L’amore
è stato decantato da centinaia di poeti in tutte le epoche
e nel tempo ha sempre conservato un ineguagliabile potere: quello
di avvicinare gli uomini, di accomunarli sotto un unico sentire.
La delusione, il tradimento, il sotterfugio, la follia del desiderio
sono temi che ritornano sempre nuovi nelle produzioni letterarie
che hanno fatto la storia. Ma, risalendo indietro nel tempo,
fin dove giunge questo magico racconto dell’amore? Cosa
leggevano e scrivevano gli antichi riguardo questo tema universale?
L’uomo moderno è figlio di coppie “famose”,
segnate da un destino fatale: basti citare Romeo e Giulietta,
Tristano e Isotta, Ginevra e Lancillotto, perché nella
mente di ciascuno si apra tutto un mondo in cui romanticismo,
passione e tragedia si incalzano a vicenda, facendoci sentire
simili seppur così lontani dai nostri protagonisti. Nell’antichità
accadeva la medesima cosa, solo che a far sognare gli antichi
greci e romani erano le suggestive vicende di Amore e Psiche,
Apollo e Dafne, Enea e Didone, giunte fino a noi attraverso
i racconti di Ovidio, Apuleio, Virgilio ed ovviamente Omero,
il primo poeta dell’antichità classica. Antiche
storie d’amore non è però un compendio,
è piuttosto un invito a penetrare in quel mondo popolato
da dèi e donne bellissime, in cui la magia scaturisce
da forze oscure, quelle stesse che nascono dall’umano
bisogno di dare un senso alla vita, alla morte ed all’amore.

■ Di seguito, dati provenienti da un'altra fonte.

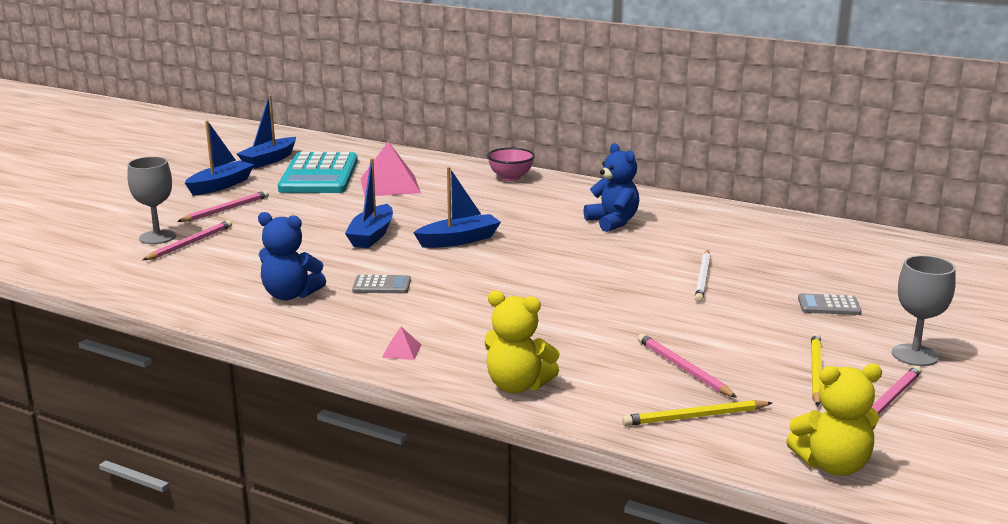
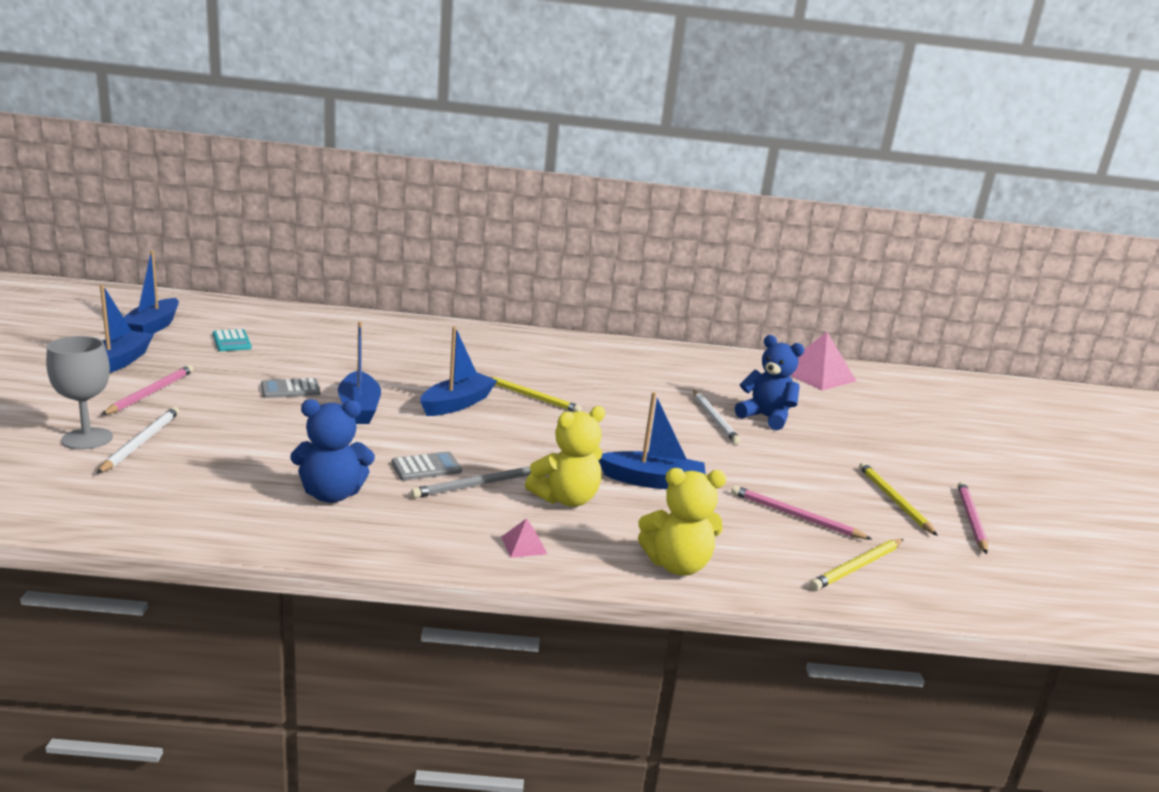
camera: 30 degrees left, 0 degrees up
(190, 243) = (141, 442): pink pencil -> white pencil
(319, 175) = (231, 341): turquoise calculator -> turquoise calculator, size x0.42
(389, 185) = (324, 347): pink pyramid -> pink pyramid (816, 375)
(410, 303) = (477, 485): none -> grey pencil
(510, 178) = (442, 330): pink bowl -> none
(534, 241) = (531, 397): none -> yellow pencil
(571, 321) = (652, 481): none -> blue boat
(613, 222) = (582, 370): blue teddy bear -> blue teddy bear (766, 417)
(829, 306) = (834, 433): grey calculator -> grey calculator (290, 389)
(832, 465) = (1005, 593): yellow teddy bear -> yellow teddy bear (566, 499)
(914, 355) = (940, 471): grey goblet -> none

Così Dafne si trasforma in alloro per sfuggire all’amante
non corrisposto nei bellissimi versi di Ovidio: “[…]
si cinsero i molli precordi di scorza sottile/ fronde divenner
le chiome, le braccia si fecero rami / ed alle pigre radici
aderirono i piè tanto svelti; / vetta divenne la faccia
e rimasele solo il nitore. / Febo anche l’albero adora
e, poggiando la destra sul tronco, / sente che palpita il petto
pur sotto la nuova corteccia. / Come se fossero membra, ne stringe
le rame, le abbraccia, / l’albero bacia, ma l’albero
i baci disdegna tuttora.”
Siamo nel mito, in quel confine fantastico in cui l’uomo
sfida la morte per ritrovare la giovane sposa (Orfeo e Euridice);
in cui due amanti si tolgono reciprocamente la vita come in
una tragedia di Shakespeare (Piramo e Tisbe); un mondo in cui
infine l’amore può condurre alla follia della vendetta
(Medea e Giasone). Sono i versi della poetessa Saffo, nella
sua invocazione “Ad Afrodite”, ad aprire questa
breve raccolta di storie. Anacleto Postiglione, il curatore
del testo, propone i racconti in una prosa semplice che, pur
nell’inevitabile perdita dell’antico verso, rimane
comunque fedele ai testi senza nulla perdere dell’intensità
delle opere originali. Accompagnati da un antefatto ed un epilogo,
gli estratti che compongono il testo sono ad ogni modo un invito
ad approfondire gli stessi racconti nelle opere originali degli
autori classici. Interessanti a questo proposito le “variazioni
sul tema” che il curatore cita alla fine di ogni storia,
da prendere in considerazione come punti di approfondimento.
Per terminare con le parole di Postiglione: “Al di
là del tempo, che tutto trasforma e distrugge, gli antichi
e i moderni si incontrano in ciò che è universalmente
umano, nel mondo magico dell’amore e dell’arte”.